> **Stated goal 1**: In the source text, shorten the paragraph that begins "I was only able to make the visit" while keeping its main facts.

# START OF Source text

It is quite bewildering to think about the amount of time it must have taken to dress and curious that many items of clothing were either there to enhance shape or protect the fabric from the body.

I was only able to make the visit to view my chosen items two days before my proposal was due to be completed and I had to write something to send to Claire and Steve the day before this visit was to take place. I didn't feel ready, nothing was flowing and to compound my anxiety, my partner took a tumble down the stairs and had to be rushed to A&E. Thankfully he hadn't broken his shoulder, just partially dislocated it, but seeing him lying in a grey, forlorn heap at the foot of the stairs did fracture my powers of thought! Whilst trying to get my thoughts in order, I felt compelled to experiment with the notions of soft (wadding, fabric) and hard (machine stitches) as a way of sorting out the jumble of seams, shifts and pattern pieces living in my head! 
I enjoyed the raw edges and the flyaway threads, but I think Claire and Steve were a bit bemused by my strange samples and having seen their meticulous work, I'm not surprised!
However there are just some times when it's important  to follow your own processes and ways of working, these samples are fragments of thought, beginnings not finished ideas.

Wednesday 30 November 2011

The Butterfly Net & The Bottle Cage

During one of my Snibston visits I brought my friend Sarah with me as I though she would really enjoy the diverse nature of the collections to be found in the museum.

# END OF Source text
# START OF Provided information

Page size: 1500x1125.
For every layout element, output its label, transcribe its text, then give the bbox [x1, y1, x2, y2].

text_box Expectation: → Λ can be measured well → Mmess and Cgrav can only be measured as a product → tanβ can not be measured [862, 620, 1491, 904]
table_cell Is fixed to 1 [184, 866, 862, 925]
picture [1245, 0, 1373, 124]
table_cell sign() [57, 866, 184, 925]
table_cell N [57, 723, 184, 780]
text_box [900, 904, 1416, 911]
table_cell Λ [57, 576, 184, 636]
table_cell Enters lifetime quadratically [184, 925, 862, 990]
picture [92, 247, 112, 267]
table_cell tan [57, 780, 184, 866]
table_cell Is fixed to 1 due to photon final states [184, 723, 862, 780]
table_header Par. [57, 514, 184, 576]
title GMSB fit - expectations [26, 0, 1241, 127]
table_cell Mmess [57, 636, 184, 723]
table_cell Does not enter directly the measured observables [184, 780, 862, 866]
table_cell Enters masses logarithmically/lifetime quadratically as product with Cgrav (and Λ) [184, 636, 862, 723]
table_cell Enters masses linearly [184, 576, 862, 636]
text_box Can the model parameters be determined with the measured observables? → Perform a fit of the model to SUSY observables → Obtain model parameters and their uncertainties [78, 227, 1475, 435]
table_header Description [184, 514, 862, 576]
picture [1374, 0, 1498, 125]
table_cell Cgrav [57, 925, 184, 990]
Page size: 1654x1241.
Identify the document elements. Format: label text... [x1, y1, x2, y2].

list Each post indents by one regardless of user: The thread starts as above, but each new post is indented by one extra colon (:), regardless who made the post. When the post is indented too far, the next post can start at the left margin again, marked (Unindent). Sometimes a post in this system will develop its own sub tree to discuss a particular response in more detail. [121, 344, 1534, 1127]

# END OF Provided information
# START OF Provided information

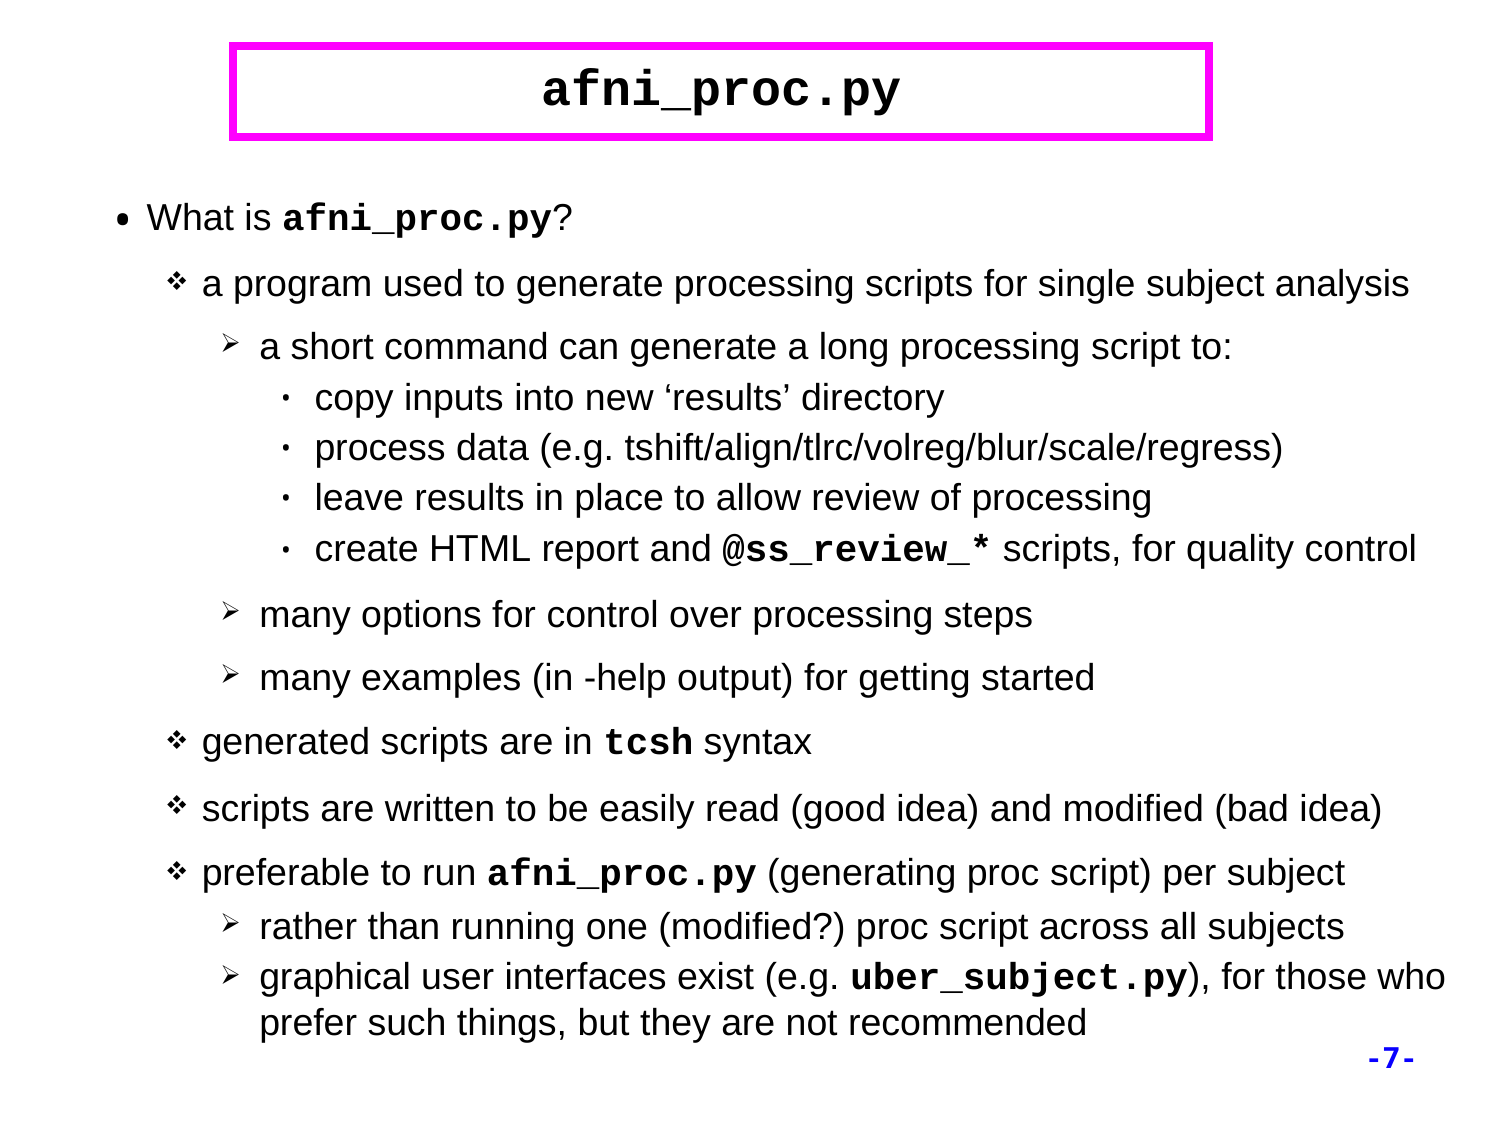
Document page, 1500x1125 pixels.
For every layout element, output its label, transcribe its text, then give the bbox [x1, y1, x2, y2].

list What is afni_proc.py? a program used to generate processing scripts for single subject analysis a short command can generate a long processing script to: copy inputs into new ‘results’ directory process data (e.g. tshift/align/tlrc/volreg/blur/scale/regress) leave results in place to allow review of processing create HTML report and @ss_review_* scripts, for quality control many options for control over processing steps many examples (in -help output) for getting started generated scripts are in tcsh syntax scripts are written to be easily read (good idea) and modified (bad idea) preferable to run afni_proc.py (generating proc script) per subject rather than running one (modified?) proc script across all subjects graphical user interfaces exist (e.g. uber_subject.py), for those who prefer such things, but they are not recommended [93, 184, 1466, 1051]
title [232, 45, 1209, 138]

# END OF Provided information

> **Stated goal 2**: In the records, switch "layout element" to "page element" between the lines holding "Page size: 1500x1125." and "table_cell Cgrav [57, 925, 184, 990]", inclusive. Return only those lines, with everything else left unchanged.

> **Correct output 1**: I could only visit my chosen items two days before my proposal was due, and I had to send something to Claire and Steve the day before that visit. I didn't feel ready. Then my partner fell down the stairs and was rushed to A&E with a partially dislocated, though not broken, shoulder, which scattered my thoughts. To sort out the jumble of seams, shifts and pattern pieces in my head, I experimented with soft materials (wadding, fabric) and hard ones (machine stitches).

> **Correct output 2**:
Page size: 1500x1125.
For every page element, output its label, transcribe its text, then give the bbox [x1, y1, x2, y2].

text_box Expectation: → Λ can be measured well → Mmess and Cgrav can only be measured as a product → tanβ can not be measured [862, 620, 1491, 904]
table_cell Is fixed to 1 [184, 866, 862, 925]
picture [1245, 0, 1373, 124]
table_cell sign() [57, 866, 184, 925]
table_cell N [57, 723, 184, 780]
text_box [900, 904, 1416, 911]
table_cell Λ [57, 576, 184, 636]
table_cell Enters lifetime quadratically [184, 925, 862, 990]
picture [92, 247, 112, 267]
table_cell tan [57, 780, 184, 866]
table_cell Is fixed to 1 due to photon final states [184, 723, 862, 780]
table_header Par. [57, 514, 184, 576]
title GMSB fit - expectations [26, 0, 1241, 127]
table_cell Mmess [57, 636, 184, 723]
table_cell Does not enter directly the measured observables [184, 780, 862, 866]
table_cell Enters masses logarithmically/lifetime quadratically as product with Cgrav (and Λ) [184, 636, 862, 723]
table_cell Enters masses linearly [184, 576, 862, 636]
text_box Can the model parameters be determined with the measured observables? → Perform a fit of the model to SUSY observables → Obtain model parameters and their uncertainties [78, 227, 1475, 435]
table_header Description [184, 514, 862, 576]
picture [1374, 0, 1498, 125]
table_cell Cgrav [57, 925, 184, 990]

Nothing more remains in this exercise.